The defense moved for summary judgment for failure to submit a healthcare professional’s report in accordance with Illinois statute.  The trial and appellate courts agreed, finding that medical battery cases require a report under certain circumstances.

A medical battery plaintiff must prove:  (1) no consent to the medical procedure performed; (2) the procedure was contrary to the injured party’s will; or (3) substantial variance of the procedure from the consent granted.  As the essence of medical battery is a lack of consent, some courts have held that a report is not required for such claims because, unlike in medical negligence cases, laymen are qualified to assess whether a battery has taken place. 

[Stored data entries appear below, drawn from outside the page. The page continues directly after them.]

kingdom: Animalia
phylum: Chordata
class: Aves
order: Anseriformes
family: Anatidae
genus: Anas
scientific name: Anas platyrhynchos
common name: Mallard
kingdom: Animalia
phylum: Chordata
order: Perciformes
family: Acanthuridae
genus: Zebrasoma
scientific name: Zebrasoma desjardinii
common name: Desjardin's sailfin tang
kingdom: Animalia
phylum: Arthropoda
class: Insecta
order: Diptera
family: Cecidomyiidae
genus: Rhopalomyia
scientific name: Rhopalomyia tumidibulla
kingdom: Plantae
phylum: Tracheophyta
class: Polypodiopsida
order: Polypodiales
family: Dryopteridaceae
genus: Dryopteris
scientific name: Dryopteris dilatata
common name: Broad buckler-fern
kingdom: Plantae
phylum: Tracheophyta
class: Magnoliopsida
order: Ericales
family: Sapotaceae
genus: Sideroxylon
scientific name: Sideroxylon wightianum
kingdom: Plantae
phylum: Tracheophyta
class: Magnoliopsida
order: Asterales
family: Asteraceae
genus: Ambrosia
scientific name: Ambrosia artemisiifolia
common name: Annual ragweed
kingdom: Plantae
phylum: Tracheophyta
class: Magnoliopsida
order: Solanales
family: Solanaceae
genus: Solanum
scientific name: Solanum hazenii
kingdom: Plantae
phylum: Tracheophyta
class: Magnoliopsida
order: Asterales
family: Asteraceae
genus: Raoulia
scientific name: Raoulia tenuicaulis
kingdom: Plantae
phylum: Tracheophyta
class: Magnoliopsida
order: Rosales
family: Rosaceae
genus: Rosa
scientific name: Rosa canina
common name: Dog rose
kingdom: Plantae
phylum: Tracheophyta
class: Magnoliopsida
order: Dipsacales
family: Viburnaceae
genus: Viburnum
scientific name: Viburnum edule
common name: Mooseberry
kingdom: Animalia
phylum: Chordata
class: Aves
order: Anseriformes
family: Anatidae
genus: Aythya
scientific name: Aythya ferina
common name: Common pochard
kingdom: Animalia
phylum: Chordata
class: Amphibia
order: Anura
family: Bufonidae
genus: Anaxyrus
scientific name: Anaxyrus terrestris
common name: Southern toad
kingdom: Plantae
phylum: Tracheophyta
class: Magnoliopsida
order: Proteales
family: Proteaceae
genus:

In this case, however, the critical question was whether consent to the procedure necessarily indicated consent to cut the tendon.  This determination requires an understanding of the medical procedure and applicable standards.  The plaintiff claimed that cutting the tendon was not necessary, but rather a “whimsical” experiment.  The appellate court determined that a layman would not be able to assess the requirements of the procedure, and thus a healthcare professional’s report was required.

Holzrichter clarifies that whether a medical battery case requires expert support revolves around the medical basis for the claim.  This is to be assessed on a case-by-case basis.  If assessment of the claim requires specialized knowledge, then a report and subsequent expert testimony are required.  Where the case is a plain lack of consent, the plaintiff may proceed without such evidence.